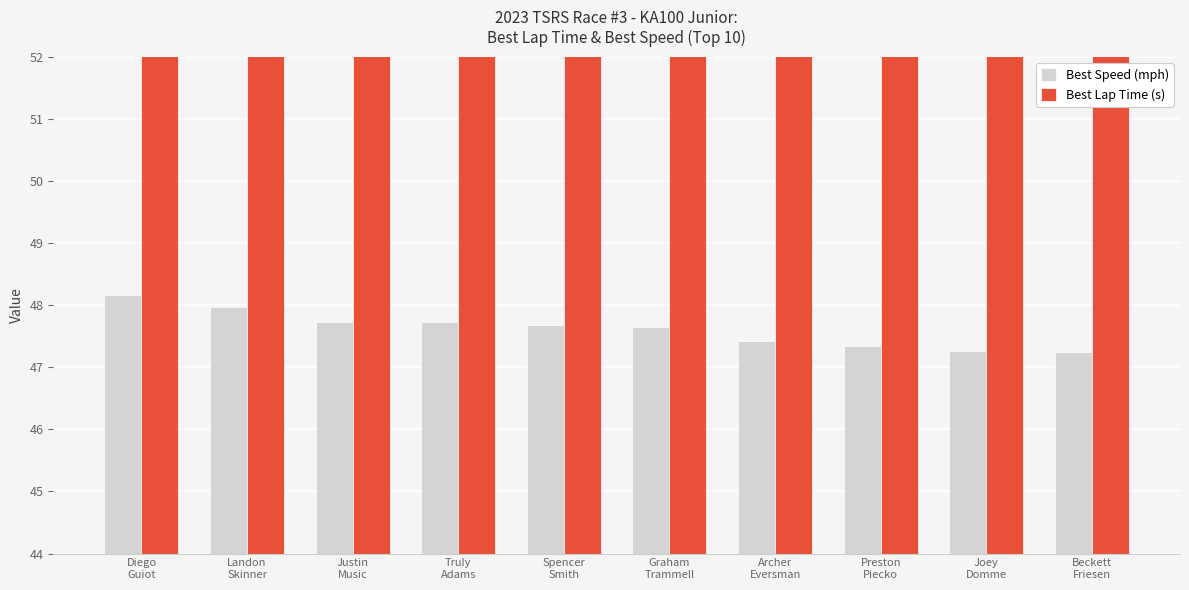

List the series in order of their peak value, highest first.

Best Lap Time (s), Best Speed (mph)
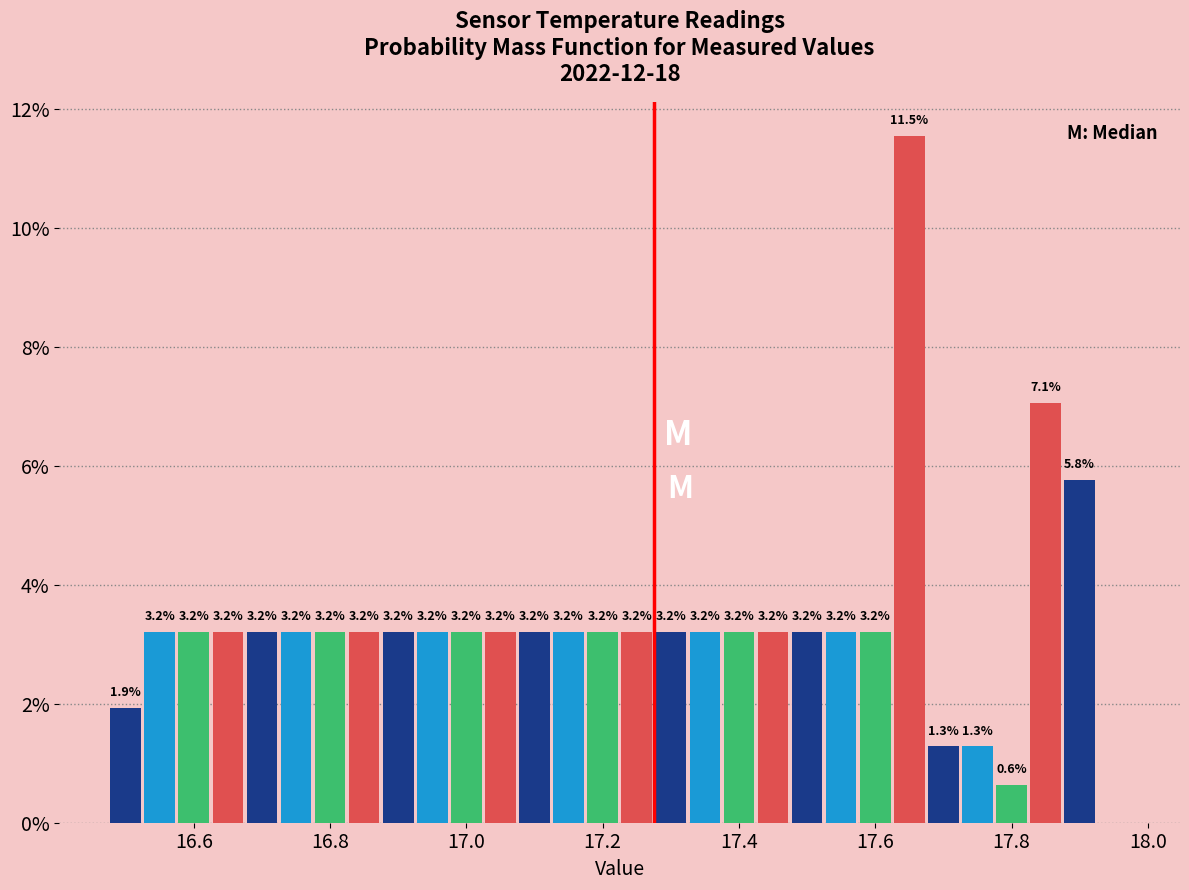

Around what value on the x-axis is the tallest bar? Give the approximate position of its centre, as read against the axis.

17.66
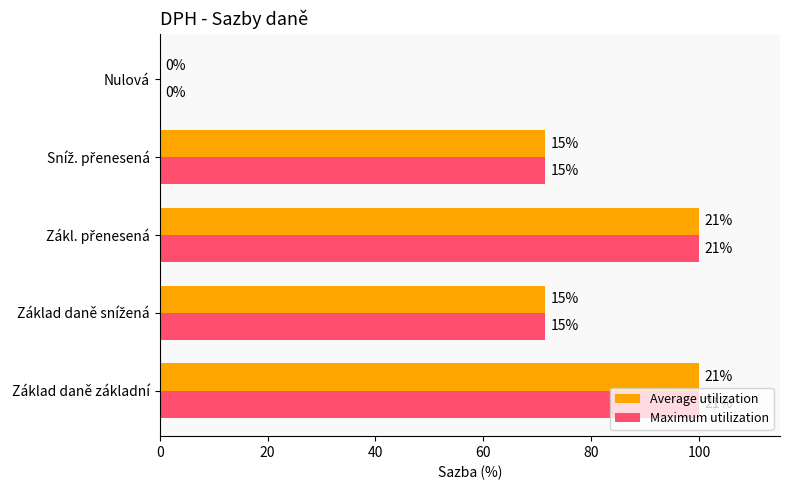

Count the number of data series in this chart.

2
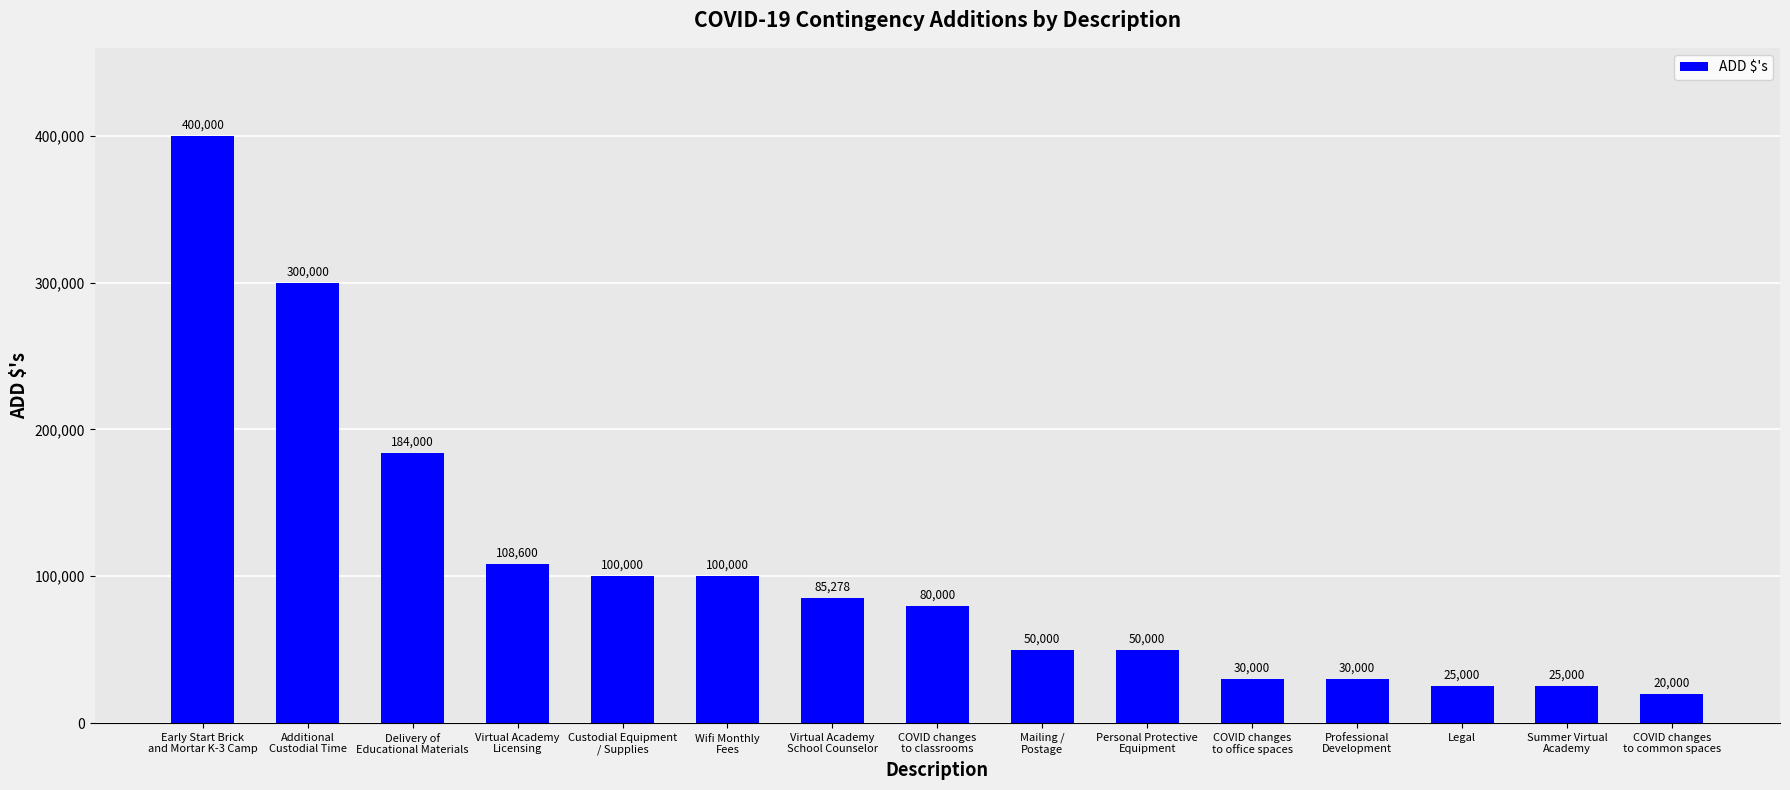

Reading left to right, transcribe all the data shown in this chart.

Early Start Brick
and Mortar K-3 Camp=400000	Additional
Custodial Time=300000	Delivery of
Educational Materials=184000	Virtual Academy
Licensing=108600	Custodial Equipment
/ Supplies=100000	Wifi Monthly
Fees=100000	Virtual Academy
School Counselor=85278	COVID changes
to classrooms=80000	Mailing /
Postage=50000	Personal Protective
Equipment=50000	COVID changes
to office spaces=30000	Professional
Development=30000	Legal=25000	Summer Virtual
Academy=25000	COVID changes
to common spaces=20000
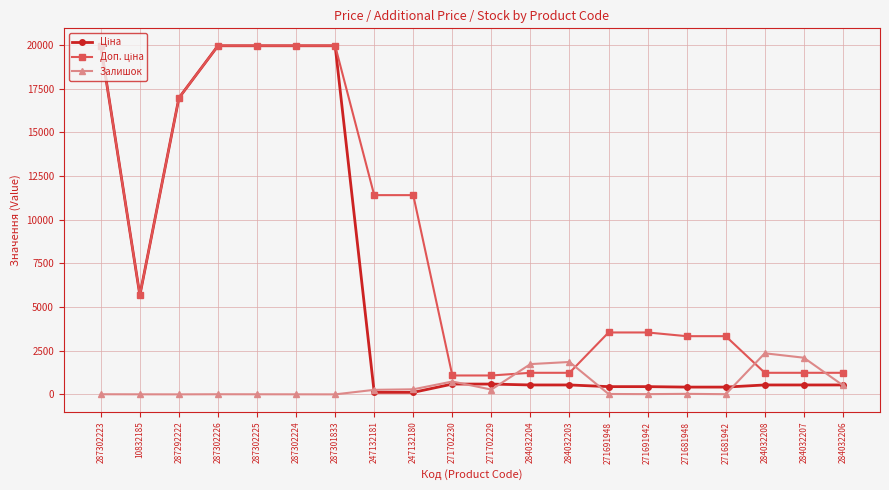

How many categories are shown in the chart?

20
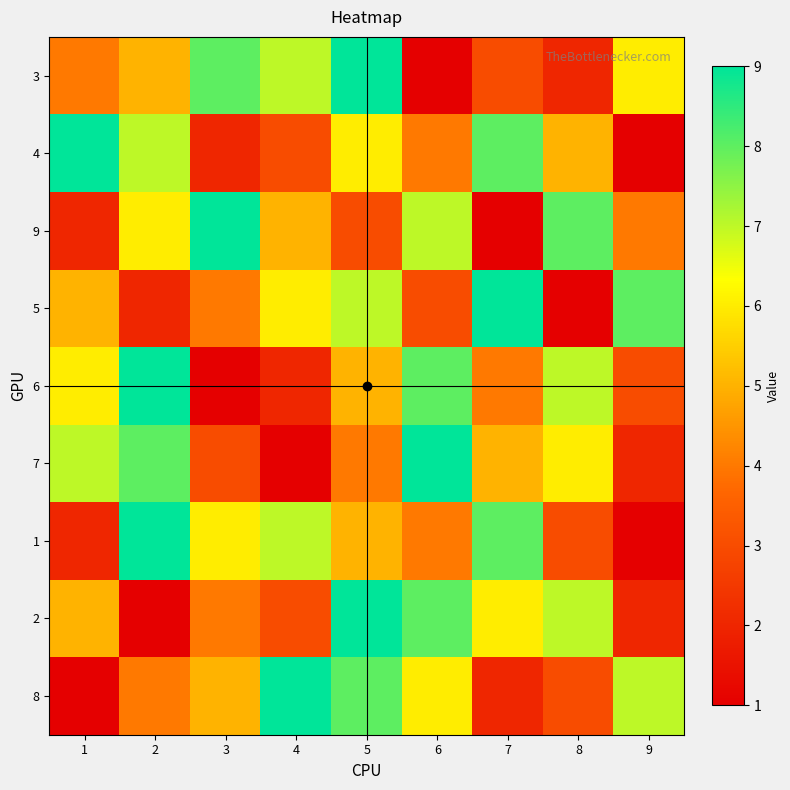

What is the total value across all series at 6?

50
★ ★ ★
Copy out all of the material above, replacing every "chart" with "graph" and changing nothing else. Leave the pictures out.

List the series in order of their peak value, highest first.

Best Lap Time (s), Best Speed (mph)

Around what value on the x-axis is the tallest bar? Give the approximate position of its centre, as read against the axis.

17.66

Count the number of data series in this graph.

2

Reading left to right, transcribe all the data shown in this graph.

Early Start Brick
and Mortar K-3 Camp=400000	Additional
Custodial Time=300000	Delivery of
Educational Materials=184000	Virtual Academy
Licensing=108600	Custodial Equipment
/ Supplies=100000	Wifi Monthly
Fees=100000	Virtual Academy
School Counselor=85278	COVID changes
to classrooms=80000	Mailing /
Postage=50000	Personal Protective
Equipment=50000	COVID changes
to office spaces=30000	Professional
Development=30000	Legal=25000	Summer Virtual
Academy=25000	COVID changes
to common spaces=20000

How many categories are shown in the graph?

20

What is the total value across all series at 6?

50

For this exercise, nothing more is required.